Reminder! DMCA Agent Registration Deadline Approaching
October 23, 2017
DMCA Agent Registration Must Be Completed By December 31st
The U.S. Copyright Office’s new electronic system to designate and search for agents to receive notifications of claimed infringement under the Digital Millennium Copyright Act (DMCA) is now live. Most importantly, by December 31, 2017, service providers are required to designate an agent under the DMCA using the new online system.
The requirement applies even if a designation was previously made under the old system. At the end of the year, the paper system will cease to exist and any designation not made through the online registration system will expire and become invalid.
Designating an Agent Under the DMCA
As discussed more extensively in a prior article, Section 512 of the DMCA provides safe harbors from copyright infringement liability for online service providers that are engaged in specified activities and that meet certain eligibility requirements. In order to qualify for safe harbor protection, certain kinds of service providers—including those that allow third parties to post or store material on their systems, and search engines, directories, and other information location tools— must designate an agent to receive notifications of claimed copyright infringement.
To designate an agent, a service provider must make certain contact information for the agent available to the public on its website. They also need to provide the same information to the Copyright Office, which maintains a centralized online directory of designated agent contact information for public use.
Under the prior regulations, registration was only required once and service providers paid a one-time fee. However, the Copyright Office determined that businesses were not keeping their designations accurate by timely updating information when it changed.
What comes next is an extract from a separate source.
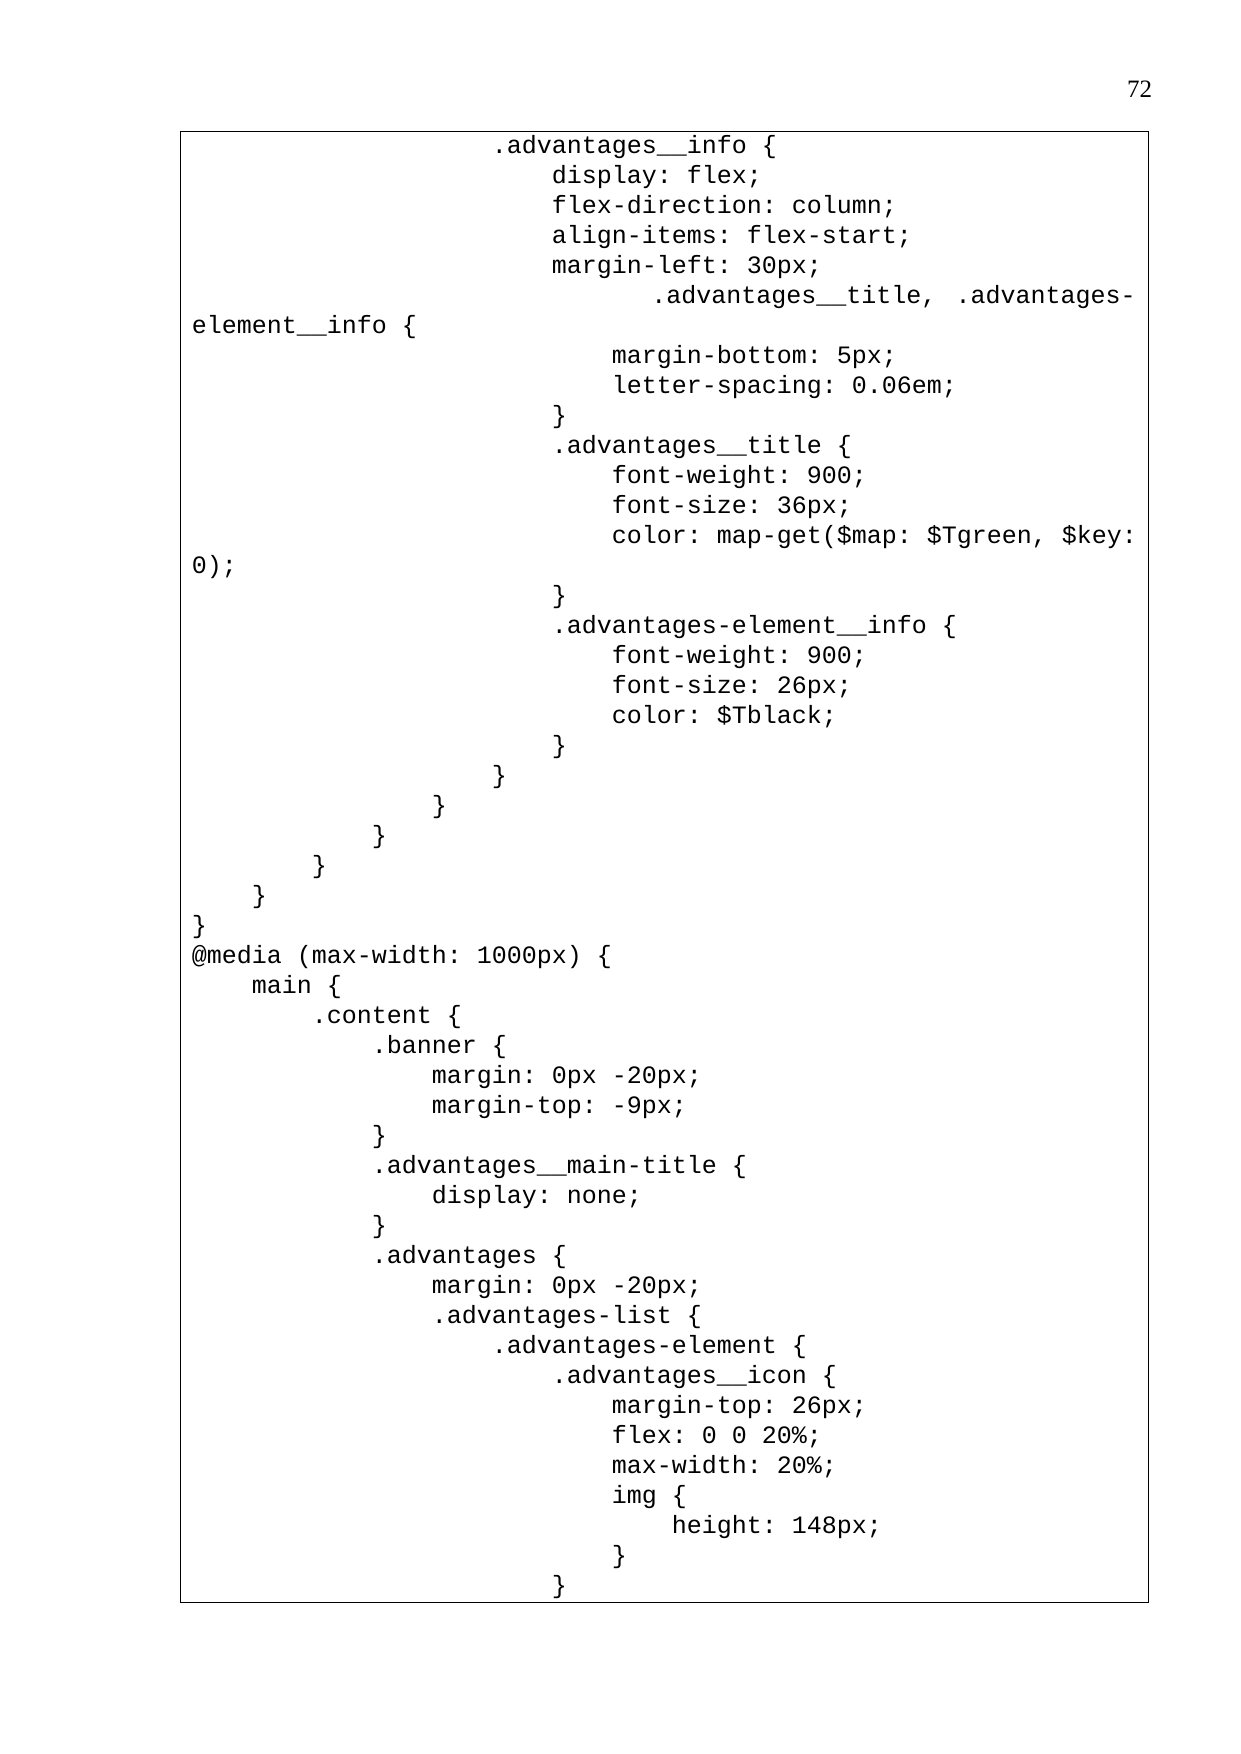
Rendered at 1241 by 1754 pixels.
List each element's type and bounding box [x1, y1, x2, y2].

table_header [181, 132, 1148, 1602]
Under the new DMCA regulations, service providers must also renew their registration every three years. The agent designation will expire unless the service provider renews it by either amending it to correct or update all relevant information or by resubmitting it without amendment to confirm the designation’s continued accuracy.
Key Features of New Electronic DMCA System
The Copyright Office’s electronic system went live on December 1, 2016, and the agency no longer accepts paper designations. According to the agency, the new system is easier to use and imposes lower agent registration fees for service providers.
In its own reminder about designating a DMCA, the U.S. Copyright Office highlighted that it is continuing to add new features to the electronic system. Its latest release added the following:
- The Copyright Office can now transfer a designation from one user account to another upon request.
- By default, search results in the public directory now only show active service provider designations. There is now a box that users can check if they wish to also see terminated designations.
- System users can now delete in-process designations.
- There is now a preview screen that users will see before submitting payment.
Of course, the new system has one catch — businesses that previously designated an agent through a paper submission must complete a new designation using the electronic system by December 31, 2017.
Because service providers that fail to maintain accurate information may not satisfy the statutory requirements necessary for DMCA safe harbor protection, forgetting to maintain or renew an agent designation could lead to costly and unforeseen liability. It is imperative for businesses to file their agent designations before the December 31, 2017 deadline and create procedures for ensuring timely renewals in the future.